III
Huit jours après, grande rumeur dans le douar du caïd Salah-Ben-Omar.
Quelque chose d'extraordinaire, d'inusité, d'étrange, s'y passait.
Une trentaine d'hommes entouraient le dardiaf (tente des hôtes), parlant haut, gesticulant, se poussant, comme eussent fait des roumis ivres ayant perdu toute dignité et tout respect de soi.
On y voyait de très vieux et de très jeunes; des barbes blanches, des barbes grises, des barbes noires et des mentons à peine ombragés.
Et on entendait dans la dispute:
—A mon tour, maintenant.
—Par la face d'Allah, pourquoi te céderai-je ma place?
—Que le Puissant vide ta selle! je faisais parler la poudre que tu étais encore pendu aux mamelles de ta mère.
—Tu te condamnes. N'as-tu pas honte? Laisse le bien des jeunes. Tes épouses réclament leur droit. Ne les entends-tu pas crier et dire: «Il vole notre maigre part.»
—Tais-toi! Les épouses n'ont que faire ici, c'est le butin. Il est à tous.
—Arrière les mentons sans poils; place aux anciens!
—L'amour aux jeunes!
—Aux vieux d'abord! Ils ne peuvent attendre, leurs heures sont comptées.
—Caïd!
—Paix, enfants! le fruit est coupé. Qu'importe la deuxième ou la vingtième tranche, s'il y a une tranche pour chacun.
Mais ils n'écoutaient la voix respectée que pendant quelques minutes; une discussion nouvelle s'élevait bientôt et le tumulte recommençait.
De chaudes bouffées passaient dans l'air comme dégorgées de la bouche d'un four, et au milieu d'une molle langueur pesant sur les poitrines, couraient tout à coup des souffles de vie bestiale, un vent brutal qui faisait frissonner l'échine et poussait la chair vers la chair.

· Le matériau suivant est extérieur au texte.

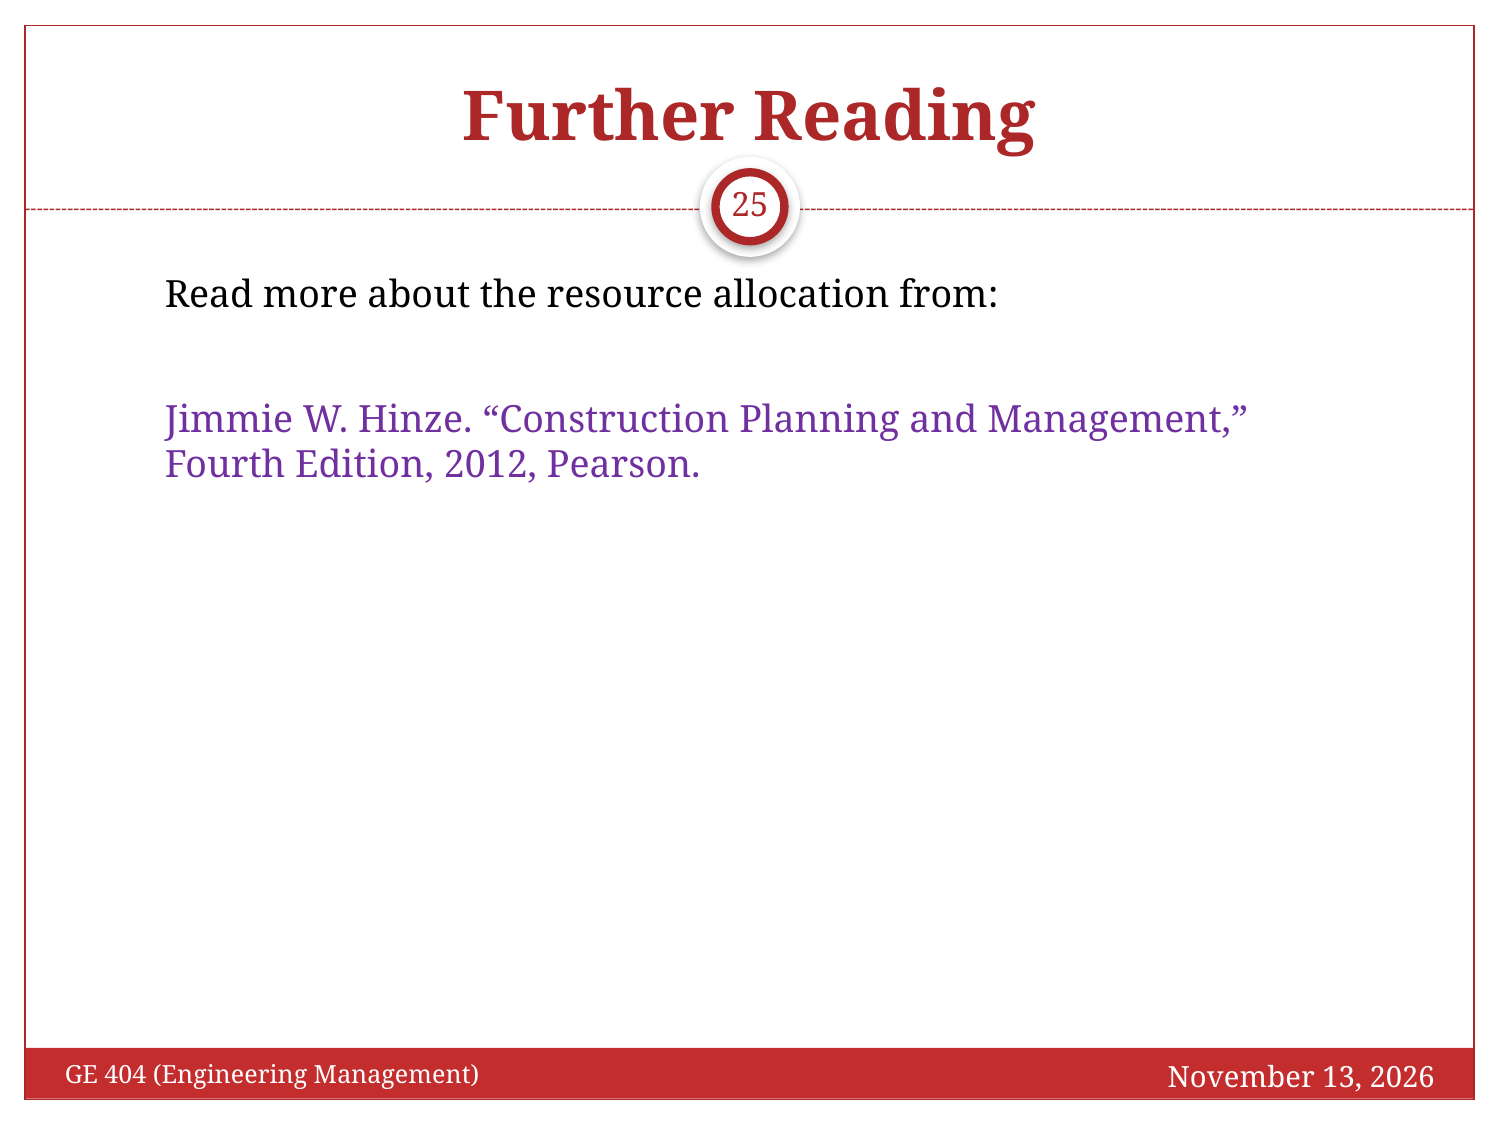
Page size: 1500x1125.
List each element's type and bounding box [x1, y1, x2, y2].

Et haletants, pressés, la lèvre humide, l'oeil ardent, ils assiégeaient la tente d'où venait un bruit de plaintes et de gémissements; de temps en temps un homme sortait aussitôt remplacé par un autre.
Quatre deiras en burnous bleu et armés de longues triques empêchaient les femmes d'approcher. Mais elles hurlaient de furieuses injures, couvrant de leurs clameurs aiguës et irritées les vociférations des hommes.
—Ah! les maudits! oh! les chiens, fils de chiens! On les reconnaît à l'oeuvre.
—Nous demanderons le divorce.
—Comment se fier à la justice du cadi?
—Le cadi est homme comme eux. Il les approuvera et nous donnera tort.
—Infâme! désormais ta couche sera faite à gauche et j'étendrai la mienne à droite avec une selle entre nous.
—Qu'au moment du plaisir, Eblis le lapidé (Satan) te morde à la nuque; que tu rencontres une épine sous ta virilité!
D'autres, adolescentes, disaient:
—Pauvres toflas! pourquoi les faire souffrir? ce ne sont pas des filles de roumis. Elles sont Arabes et adorent le vrai Dieu, comme nous.
—Allons! folles! est-ce qu'elles souffrent?
—N'entendez-vous pas leurs plaintes?
—La joie les fait crier!
Elles ricanaient, celles qui ripostaient ainsi; c'étaient les vieilles. Quand on a longtemps souffert, qu'on ne croit et qu'on n'espère plus rien, la pitié s'en va du coeur.
Et hideuses, osseuses, abominables, avec leurs grandes cuisses grêles et leurs longues mamelles aux pis noirs, desséchées par les bises, racornies comme de vieux cuirs, brûlées par soixante soleils, elles faisaient, frappant à petits coups leurs doigts sur la bouche, retentir les échos du Bou-Djaber du cri joyeux et saccadé des fantasias et des noces!
—A la nage, jeunes gens, à la nage! allez! sus! sus? Ramassez les biens du pauvre! You! You! You! You! You! You!
Et lorsqu'elles se taisaient pour reprendre haleine, des cris poignants répondaient du dardiaf.
Il était environ cinq heures. Le soleil couchant riait sur les bosselures de la plaine, lançant des flammes ici, allongeant des ombres là, teignant de pourpre les tentes à raies brunes et jaunes, dorant les haillons, les burnous roussâtres, illuminant la soie des haïks, glissant dans les robes bleues et blanches, faisant étinceler les anneaux, les boucles et les bracelets de cuivre, les manches des flissas, les canons des fusils, l'acier des étriers et les broderies des selles, jetant des poignées de rubis et d'or sur tous ces oripeaux de guerre et de gueux.